Демократия – самоуправление народа, его автономия. Но это не значит, что все должны равно соучаствовать в законодательстве и администрации. Прямая демократия возможна только в малых группах. Даже небольшой парламент не может вести всю работу на пленарных заседаниях; следует избирать комитеты, и вся основная работа выполняется отдельными людьми: спикерами, докладчиками и, прежде всего авторами законопроектов. В этом окончательное доказательство того, что массы следуют за немногими лидерами. Что люди вовсе не равны, что некоторые рождаются быть лидерами, а некоторые – ведомыми, этого не могут изменить даже демократические установления. Все не могут быть первопроходцами: большинство этого и не хочет, да и нет у него нужных сил. Идея, что при настоящей демократии люди будут проводить время в совете подобно членам парламента, возникла из представления о древнегреческом городе-государстве периода упадка; но при этом упускается из виду тот факт, что такие общины вовсе не были демократиями, поскольку исключали из общественной жизни рабов и всех тех, кто не обладал всей полнотой прав гражданина. Там, где все должны трудиться, "чистый" идеал демократии становится нереализуемым. Стремление увидеть демократию реализованной именно в этой невозможной форме есть не что иное, как педантское доктринерство в стиле естественного права. Чтобы достичь целей демократических установлений, необходимо только, чтобы законодательная и административная работа следовала воле большинства народа, и для этих целей непрямая демократия вполне хороша. Существо демократии не в том, что каждый пишет законы и управляет, но в том, чтобы законодатели и управляющие на деле зависели от воли народа, чтобы их можно было мирно заменить в случае конфликта.
#####
**Задания**
1) Ответьте по фрагменту о демократии:
(a) Где возможна прямая демократия?
(b) Из какого представления возникла идея, что при настоящей демократии люди будут проводить время в совете подобно членам парламента?
(c) В чем заключается существо демократии?
2) Пожалуйста, перечислите всех, кто, согласно фрагменту о демократии, выполняет основную работу в парламенте.
Записи ниже никак не связаны с фрагментом о демократии.

**Записи из коллекции**
#####
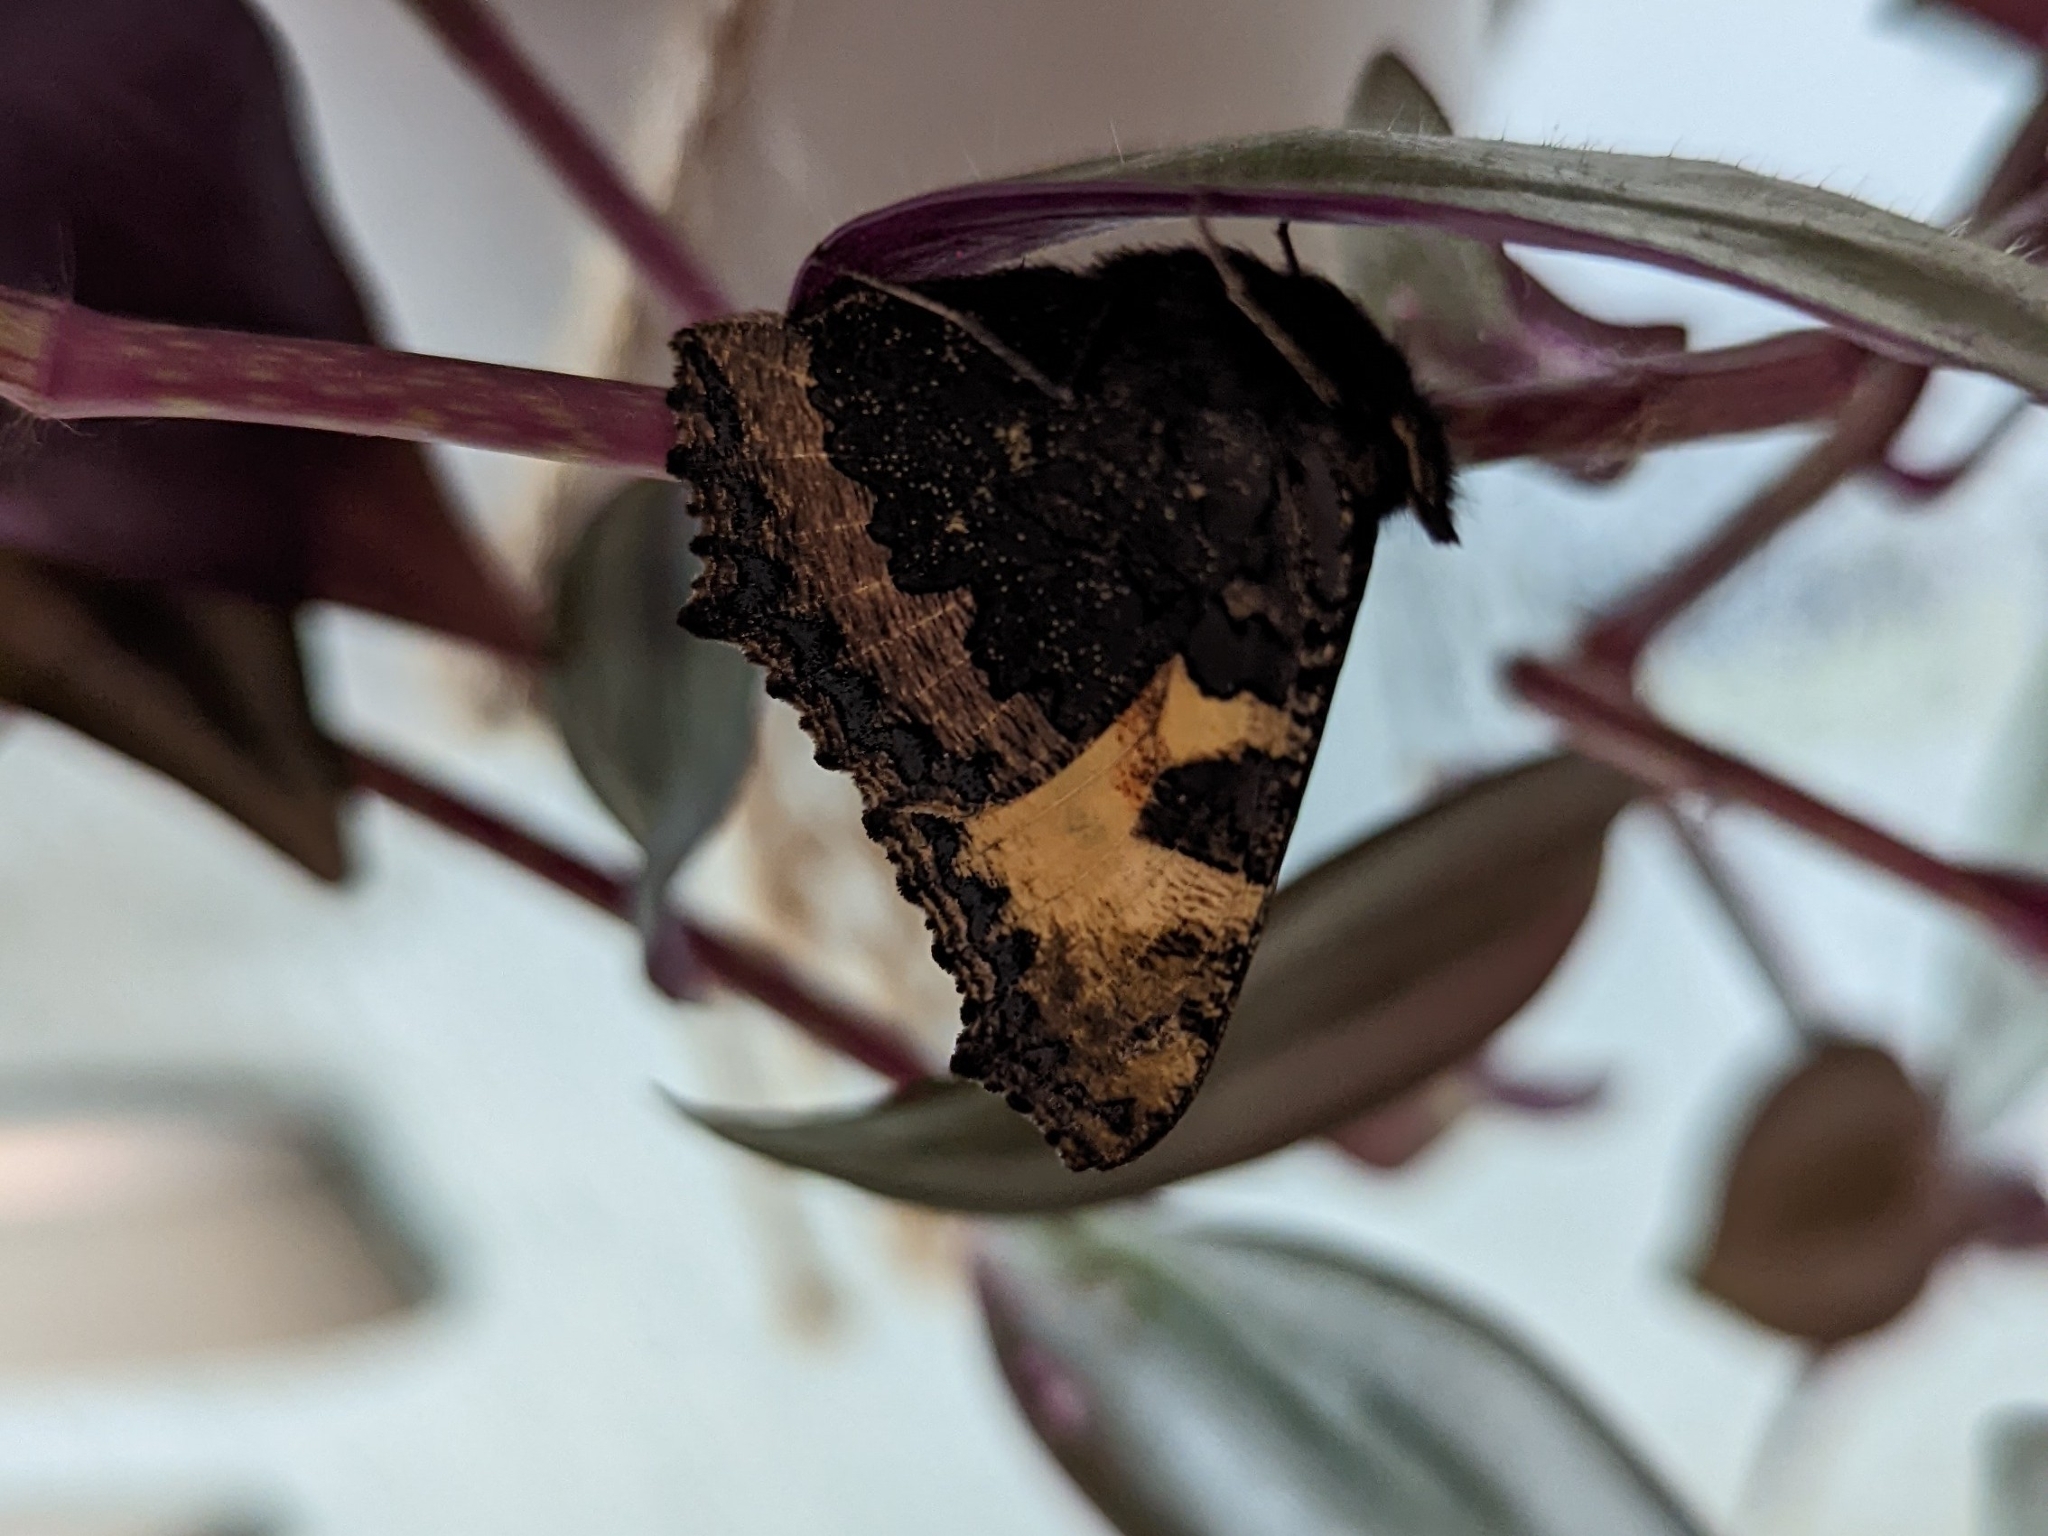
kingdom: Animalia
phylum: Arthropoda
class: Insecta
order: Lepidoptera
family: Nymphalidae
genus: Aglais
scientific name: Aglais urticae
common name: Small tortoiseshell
#####
**Разбор решений**
1)
(a) Только в малых группах.
(b) Из представления о древнегреческом городе-государстве периода упадка.
(c) В том, чтобы законодатели и управляющие на деле зависели от воли народа и чтобы их можно было мирно заменить в случае конфликта.

2) Спикеры, докладчики, авторы законопроектов.